Lecture date: 2008-10-30

Kent Bloomer proposes that the figuration and syntax of ornament constitute a very particular type of visual ‘language’ in architecture that is distinct from symbol-making, programmatic signage, pictorialising or articulating local space and structure. Yet it may incorporate all of these agendas. By being mediative, malleable, erotic, and ambivalent, ornament is able to engage multiple grounds simultaneously. Its combinational line work addresses both the physical building and the ‘physics’ of the natural world at large. It typically creates space by colonising and magnifying the transitions between things such as wall-ceiling, inside-outside, earth, elevation, and sky. Its timeless and necessary purpose is to fulfil the potential of architectural design in the public domain.

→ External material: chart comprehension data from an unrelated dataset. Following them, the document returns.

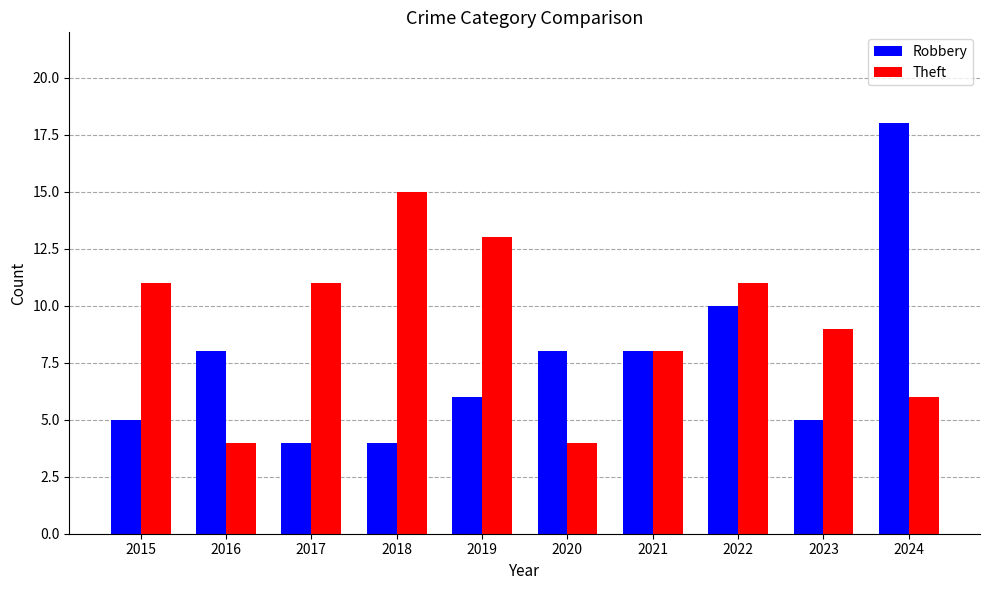

Which series has the largest range (max minus min)?

Robbery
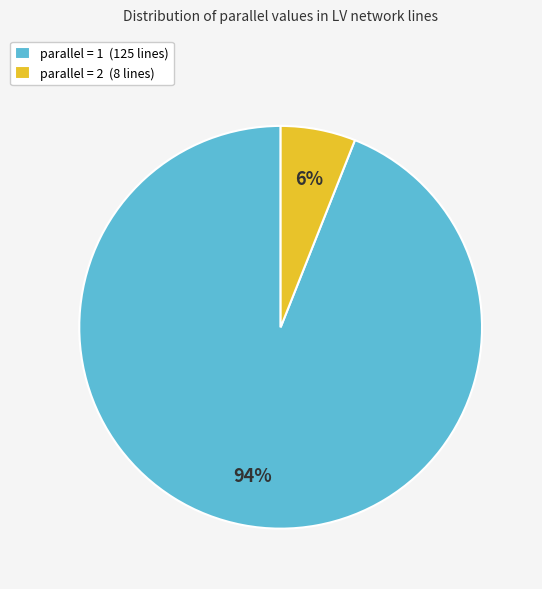

How many slices are in this pie chart?

2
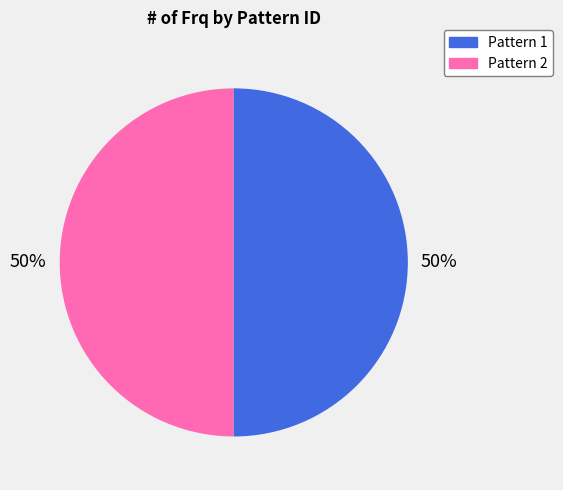

What is the ratio of the value at Pattern 2 to the value at Pattern 1?

1.0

Kent Bloomer is Professor, Yale School of Architecture and Principal, Bloomerstudio, New Haven, Connecticut. Major projects include: luminaires, Central Park, NYC, roof ornament, Chicago Public Library, Endwall trellis, Reagan National Airport, Washington, DC. He is the principal author of Body, Memory, and Architecture, and the author of The Nature of Ornament. He has written and lectured widely on ornament in the US, Ireland, England, Canada, Mexico and Taiwan.

‘Ornament’ Lecture Series co-ordinated by Oliver Domeisen.